Municipales, européennes... Du bon usage de l’échec

samedi 6 septembre 2014.
 

J’évoque assez régulièrement le mot « échec » à propos des européennes pour que vous l’ayez remarqué. Ce n’est pas mon habitude. D’autant que la meute en a fait un large usage à chaque étape. Dès le soir de la présidentielle il était question de mon « échec » puisque je n’avais pas atteint 18 % comme le prévoyait un sondage. Les neuf points gagnés par rapport au score de départ ne comptaient pour rien. Non plus que les mille voix gagnées en trois semaines à Hénin-Beaumont. Nouvel « échec ». Et ainsi de suite… Dans ces circonstances, je protestais plutôt contre l’usage du mot. Car je voyais bien qu’il était utilisé pour effacer ce qui avait été accompli et donc interdire l’essentiel : en tirer les enseignements positifs. C’est toujours la capacité à tirer positivement les leçons d’une situation qui est l’enjeu d’un résultat électoral. De même en ce qui concerne celui des élections européennes. Si nous n’admettons pas « l’échec » et si nous passons à la petite popote suivante, nous ne pouvons pas tirer des leçons et chercher d’autres points de passage pour notre projet. Il ne faut pas être dupe de la grossière campagne sur mon prétendu « départ à la retraite ». C’est toujours le même but : empêcher d’analyser et de comprendre. Il ne faut pas craindre ces comportements, surtout quand on a fait soi-même l’analyse de la place des chiens de garde. Pourquoi s’étonner ensuite qu’ils le soient ?

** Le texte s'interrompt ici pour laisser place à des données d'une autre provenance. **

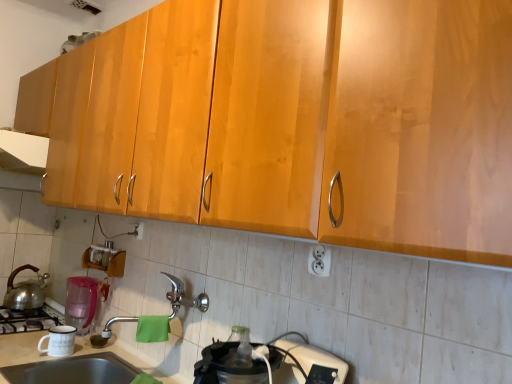
Question: Is white glossy exhaust hood at upper left looking in the opposite direction of shiny metallic tea pot at left?

Choices:
 (A) no
 (B) yes

Answer: (A)

Question: From a real-world perspective, is white glossy exhaust hood at upper left positioned over shiny metallic tea pot at left based on gravity?

Choices:
 (A) no
 (B) yes

Answer: (B)

Question: Can you confirm if white glossy exhaust hood at upper left is taller than shiny metallic tea pot at left?

Choices:
 (A) no
 (B) yes

Answer: (A)

Question: Does white glossy exhaust hood at upper left appear on the right side of shiny metallic tea pot at left?

Choices:
 (A) no
 (B) yes

Answer: (B)

Question: Is white glossy exhaust hood at upper left located outside shiny metallic tea pot at left?

Choices:
 (A) no
 (B) yes

Answer: (B)

Question: Does white glossy exhaust hood at upper left touch shiny metallic tea pot at left?

Choices:
 (A) yes
 (B) no

Answer: (B)

Question: Is pink plastic pitcher at lower left, acting as the 1th appliance starting from the back, facing away from white ceramic mug at lower left, which is counted as the first appliance, starting from the front?

Choices:
 (A) no
 (B) yes

Answer: (A)

Question: Does pink plastic pitcher at lower left, the second appliance positioned from the front, come behind white ceramic mug at lower left, placed as the 2th appliance when sorted from back to front?

Choices:
 (A) no
 (B) yes

Answer: (B)

Question: From a real-world perspective, is pink plastic pitcher at lower left, the second appliance positioned from the front, positioned under white ceramic mug at lower left, placed as the 2th appliance when sorted from back to front, based on gravity?

Choices:
 (A) no
 (B) yes

Answer: (A)

Question: From a real-world perspective, is pink plastic pitcher at lower left, the second appliance positioned from the front, located higher than white ceramic mug at lower left, placed as the 2th appliance when sorted from back to front?

Choices:
 (A) no
 (B) yes

Answer: (B)

Question: Considering the relative positions of pink plastic pitcher at lower left, acting as the 1th appliance starting from the back, and white ceramic mug at lower left, which is counted as the first appliance, starting from the front, in the image provided, is pink plastic pitcher at lower left, acting as the 1th appliance starting from the back, to the right of white ceramic mug at lower left, which is counted as the first appliance, starting from the front, from the viewer's perspective?

Choices:
 (A) no
 (B) yes

Answer: (A)

Question: Is pink plastic pitcher at lower left, the second appliance positioned from the front, next to white ceramic mug at lower left, placed as the 2th appliance when sorted from back to front?

Choices:
 (A) yes
 (B) no

Answer: (B)

Question: Would you consider white plastic outlet at lower center, the second electric outlet from the back, to be distant from silver metallic faucet at center?

Choices:
 (A) no
 (B) yes

Answer: (A)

On ne doit donc pas avoir peur de discuter d’un échec ! En quoi consiste « l’échec » ? Ne pas avoir atteint notre but, bien sûr. Notre stratégie (je parle de celle de mon parti) ne s’est jamais réduit au rôle de « témoignage ». Nous avons toujours eu comme objectif la conquête du pouvoir politique par les urnes en vue d’un programme de gouvernement de rupture avec l’ordre néo-libéral. La séquence allait d’une élection européenne à l’autre. Il s’agissait, par pallier, de passer en tête de la gauche pour être le centre de la recomposition politique de notre camp. Il s’agissait de le faire à ciel ouvert devant des millions de personnes que nous rendions juges. Jusqu’à l’élection présidentielle, tout fonctionne. La progression est là, spectaculaire. Premier écueil aux législatives où nous perdons la moitié des voix qui viennent d’être gagnées même si, localement, il y a de nombreux cas où l’on fait même mieux, comme ce fut le cas de François Delapierre en Essonne, par exemple. Aucune leçon n’est tirée de ce fait. La suite vous la connaissez. Aux européennes de cette année, peu me chaut que nous ayons gagné 150 000 voix par rapport aux précédentes et que nous soyons seuls à gauche dans ce cas. Ce qui compte est ailleurs. Une abstention énorme s’est abattue. Elle nous a atteint d’autant plus facilement que nous nous étions rendus illisibles avant et même pendant. Si nous avions, comme l’extrême-droite, mobilisé les deux tiers de nos électeurs, le but était atteint. Mais c’est l’extrême droite qui est arrivée à mobiliser les deux tiers de son électorat de la présidentielle.

Au PG il y a eu une intense réflexion, de nombreuses séances de travail. Peut-être trop nombreuses, vu l’état de fatigue de la fin d’année, de sorte que certaines ont parfois été inutilement tendues. En tous cas, les axes de travail ont été dégagés. Une formule stratégique a été définie qui tient dans la phrase que vous connaissez désormais : « le système n’a pas peur de la gauche il a peur du peuple ». Cette formule a une conséquence de longue portée. Elle trace un chemin et en exclut un autre.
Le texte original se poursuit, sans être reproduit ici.